Brilliant party planning?
Nope. Harsh reality at one of the nation’s largest family homeless shelters.
This Halloween bash was at D.C. General, the former hospital in Southeast where the city houses its homeless families. And because the staff members knew the kids couldn’t go ringing doorbells at the jail or the STD clinic — the other neighbors in this lovely area — they gave the children their own private party.
No one else would see them. And that’s part of the problem.
D.C. General is the crown jewel of the city’s shameful housing calamity. We have created a small city with its own security force, a $13.8 million annual operating budget, a three-meals-a-day food program and about 150 full-time employees and 80 part-time employees. Population? Almost 300 families.
On Nov. 1, the number of people crammed into this out-of-site, out-of-mind shelter will start to swell. That’s the start of hypothermia season, when the city is legally obligated to house the homeless. Last winter, there were about 600 children living at D.C. General.
The problem could be even worse this year. The District has projected that more than 500 families will find themselves newly homeless this winter. City officials say that’s a 10 percent increase in homeless folks.
Conditions are far better at D.C. General than they once were. Four years ago, homeless families were sleeping in the hallways and shivering in rooms with no heat and little bedding. The security guards were trading better rooms for sex. It was like an episode of “The Walking Dead,” with fewer zombies.
Since then, the sex-trading company has been fired and millions of dollars have gone toward improving the place. The walls are painted with bright colors and murals. There is a free health clinic and healthful meals in the cafeteria.
None of this fixes the real problem. Our city is in the midst of a huge economic boom. But hundreds of kids get off the bus after school every day and walk past a jail to get to a cot in a closet-sized room they call home. They are the invisible homeless.
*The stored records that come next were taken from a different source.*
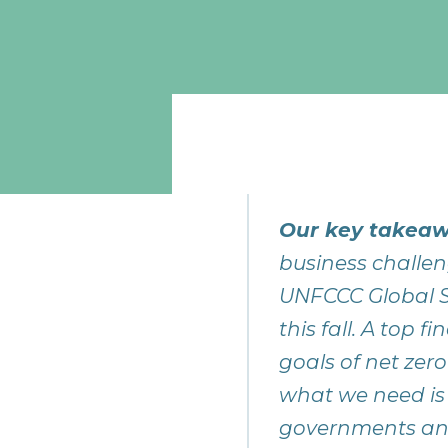
Our key takeaw
business challen
UNFCCC Global S
this fall. A top
goals of net zero
what we need is
governments and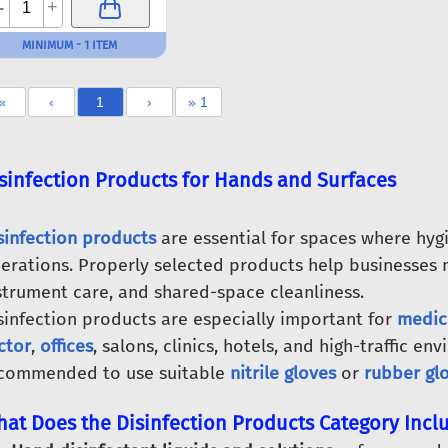
-
+
MINIMUM - 1 ITEM
«
‹
1
›
» 1
sinfection Products for Hands and Surfaces
sinfection products
are essential for spaces where hygi
erations. Properly selected products help businesses 
strument care, and shared-space cleanliness.
sinfection products are especially important for
medic
ctor
,
offices
, salons, clinics, hotels, and high-traffic env
commended to use suitable
nitrile gloves
or
rubber gl
at Does the Disinfection Products Category Incl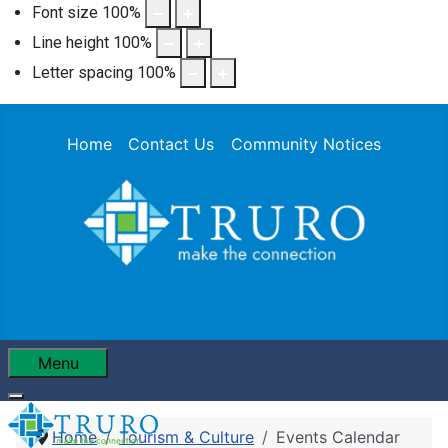
Font size
100
%
Line height
100
%
Letter spacing
100
%
Home
Contact Us
Community Notices
Menu
Home
Tourism & Culture
Events Calendar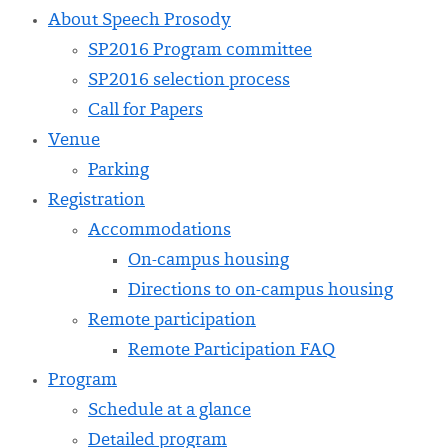
About Speech Prosody
SP2016 Program committee
SP2016 selection process
Call for Papers
Venue
Parking
Registration
Accommodations
On-campus housing
Directions to on-campus housing
Remote participation
Remote Participation FAQ
Program
Schedule at a glance
Detailed program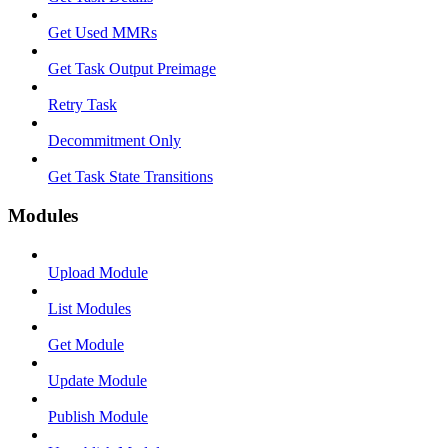
Get Used MMRs
Get Task Output Preimage
Retry Task
Decommitment Only
Get Task State Transitions
Modules
Upload Module
List Modules
Get Module
Update Module
Publish Module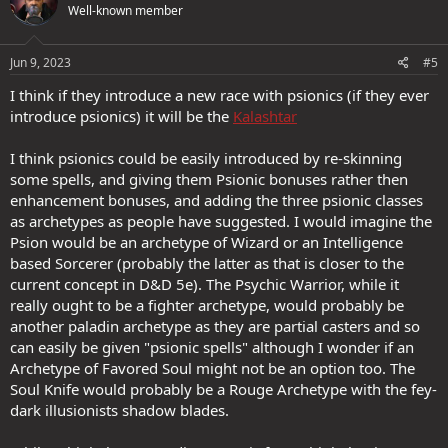
Well-known member
Jun 9, 2023
#5
I think if they introduce a new race with psionics (if they ever
introduce psionics) it will be the
Kalashtar
I think psionics could be easily introduced by re-skinning
some spells, and giving them Psionic bonuses rather then
enhancement bonuses, and adding the three psionic classes
as archetypes as people have suggested. I would imagine the
Psion would be an archetype of Wizard or an Intelligence
based Sorcerer (probably the latter as that is closer to the
current concept in D&D 5e). The Psychic Warrior, while it
really ought to be a fighter archetype, would probably be
another paladin archetype as they are partial casters and so
can easily be given "psionic spells" although I wonder if an
Archetype of Favored Soul might not be an option too. The
Soul Knife would probably be a Rouge Archetype with the fey-
dark illusionists shadow blades.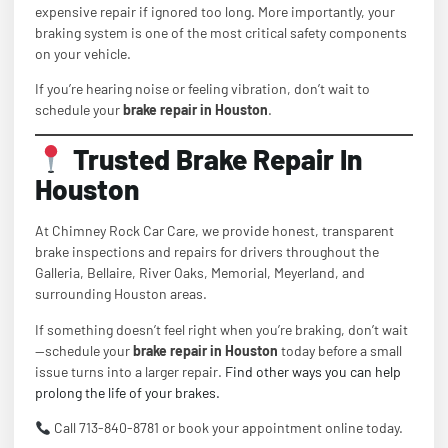
expensive repair if ignored too long. More importantly, your
braking system is one of the most critical safety components
on your vehicle.
If you’re hearing noise or feeling vibration, don’t wait to
schedule your
brake repair in Houston
.
Trusted Brake Repair In
Houston
At Chimney Rock Car Care, we provide honest, transparent
brake inspections and repairs for drivers throughout the
Galleria, Bellaire, River Oaks, Memorial, Meyerland, and
surrounding Houston areas.
If something doesn’t feel right when you’re braking, don’t wait
—schedule your
brake repair in Houston
today before a small
issue turns into a larger repair.
Find other ways you can help
prolong the life of your brakes.
Call 713-840-8781 or book your appointment online today.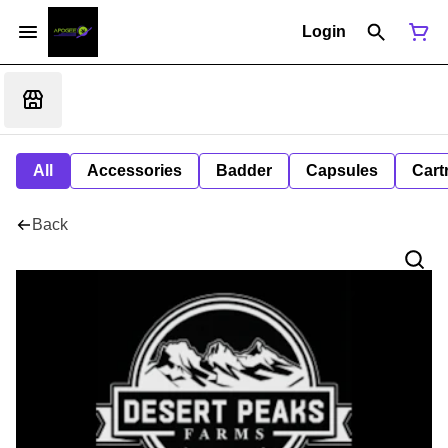
Login
All
Accessories
Badder
Capsules
Cart
Back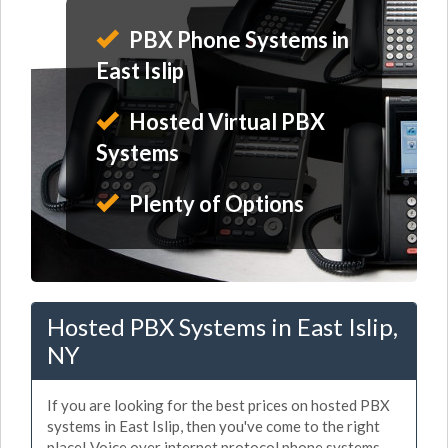
PBX Phone Systems in
East Islip
Hosted Virtual PBX
Systems
Plenty of Options
Hosted PBX Systems in East Islip,
NY
If you are looking for the best prices on hosted PBX
systems in East Islip, then you've come to the right
place! Voice over internet protocol phone systems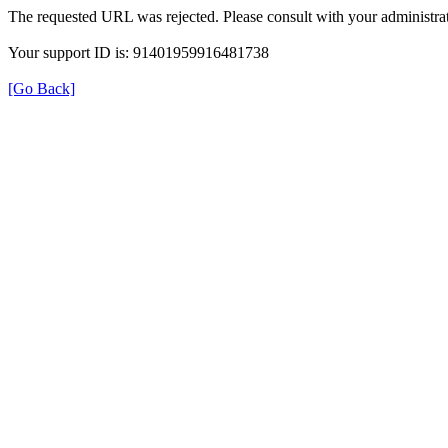
The requested URL was rejected. Please consult with your administrat
Your support ID is: 91401959916481738
[Go Back]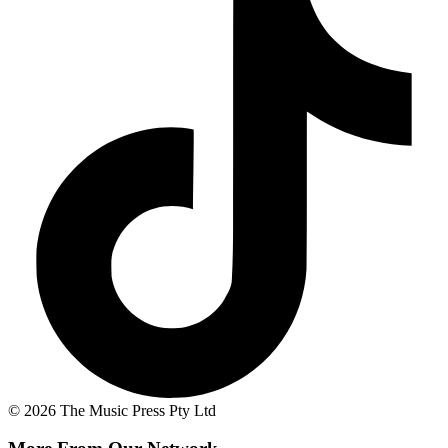
© 2026 The Music Press Pty Ltd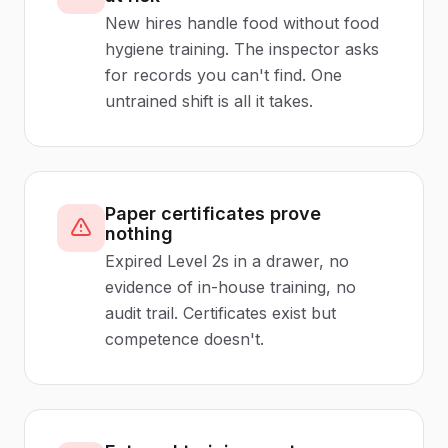
New hires handle food without food
hygiene training. The inspector asks
for records you can't find. One
untrained shift is all it takes.
Paper certificates prove
nothing
Expired Level 2s in a drawer, no
evidence of in-house training, no
audit trail. Certificates exist but
competence doesn't.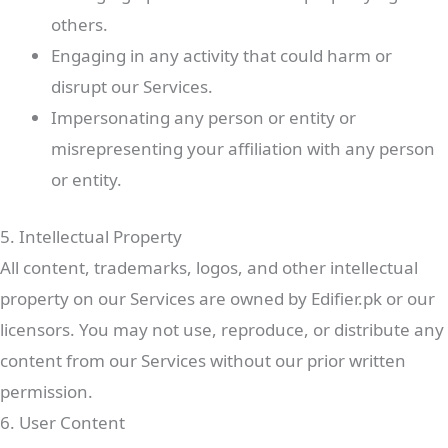
others.
Engaging in any activity that could harm or
disrupt our Services.
Impersonating any person or entity or
misrepresenting your affiliation with any person
or entity.
5. Intellectual Property
All content, trademarks, logos, and other intellectual
property on our Services are owned by Edifier.pk or our
licensors. You may not use, reproduce, or distribute any
content from our Services without our prior written
permission.
6. User Content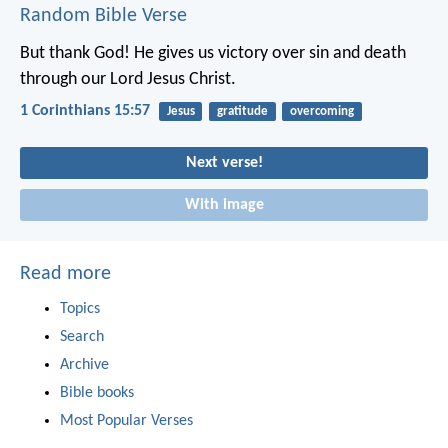
Random Bible Verse
But thank God! He gives us victory over sin and death
through our Lord Jesus Christ.
1 Corinthians 15:57
Jesus
gratitude
overcoming
Next verse!
With image
Read more
Topics
Search
Archive
Bible books
Most Popular Verses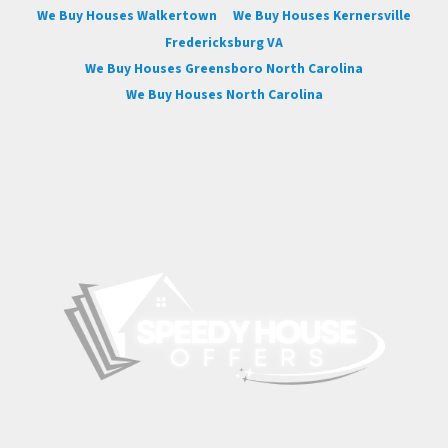
We Buy Houses Walkertown
We Buy Houses Kernersville
Fredericksburg VA
We Buy Houses Greensboro North Carolina
We Buy Houses North Carolina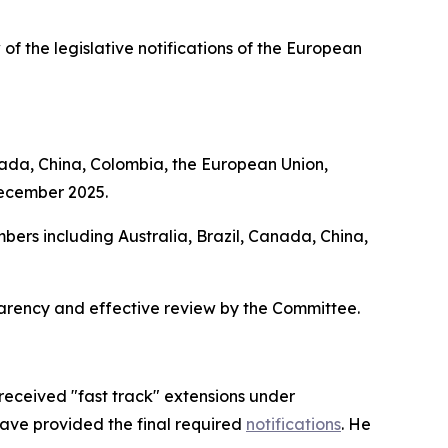
 of the legislative notifications of the European
nada, China, Colombia, the European Union,
December 2025.
bers including Australia, Brazil, Canada, China,
parency and effective review by the Committee.
received "fast track" extensions under
have provided the final required
notifications
. He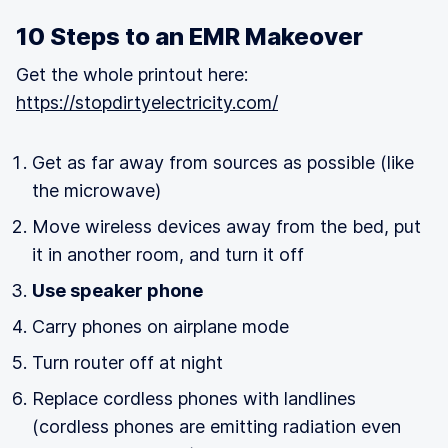
10 Steps to an EMR Makeover
Get the whole printout here:
https://stopdirtyelectricity.com/
Get as far away from sources as possible (like
the microwave)
Move wireless devices away from the bed, put
it in another room, and turn it off
Use speaker phone
Carry phones on airplane mode
Turn router off at night
Replace cordless phones with landlines
(cordless phones are emitting radiation even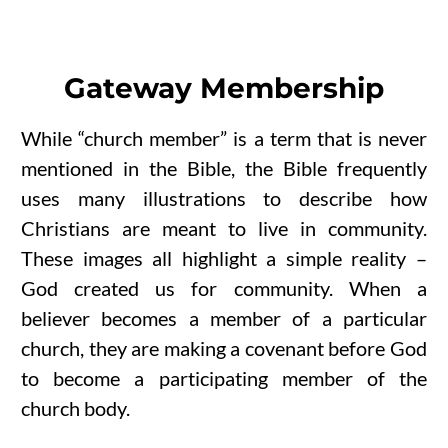
Gateway Membership
While “church member” is a term that is never
mentioned in the Bible, the Bible frequently
uses many illustrations to describe how
Christians are meant to live in community.
These images all highlight a simple reality –
God created us for community. When a
believer becomes a member of a particular
church, they are making a covenant before God
to become a participating member of the
church body.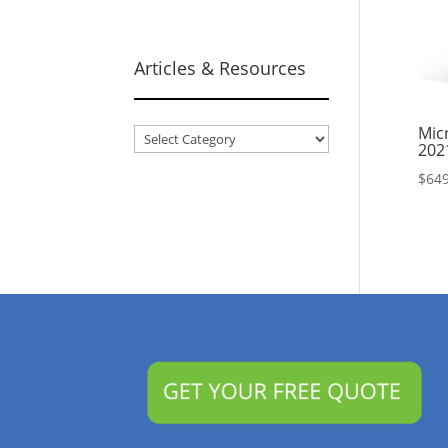
Articles & Resources
Micr
Articles
202
&
$
649
Resources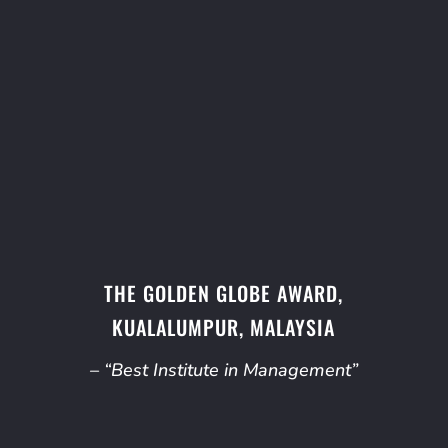
THE GOLDEN GLOBE AWARD,
KUALALUMPUR, MALAYSIA
– “Best Institute in Management”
For many people who work downtown, addicts panhandling on K Street or mentally ill folks pushing carts and ranting to themselves are the face of homelessness. But the invisible homeless — the kids with their backpacks, their moms serving you Harvest Pumpkin soup at Au Bon Pain or greeting you at their security post inside the lobby of your K Street office — are about the crisis of affordable housing in the District.
How is it possible that we don't have the political will to help these families find a decent place to live?
“This is what I know: D.C. residents will not tolerate children living in the street,” said D.C. Council member Muriel Bowser (D-Ward 4), a mayoral contender whose constituents slapped down a proposal for a small-scale family shelter in their neighborhood a few years ago like NIMBY ninjas. She doesn’t want more shelters built, especially not in her Northeast ward, which residents say is super-saturated with group homes and other social services.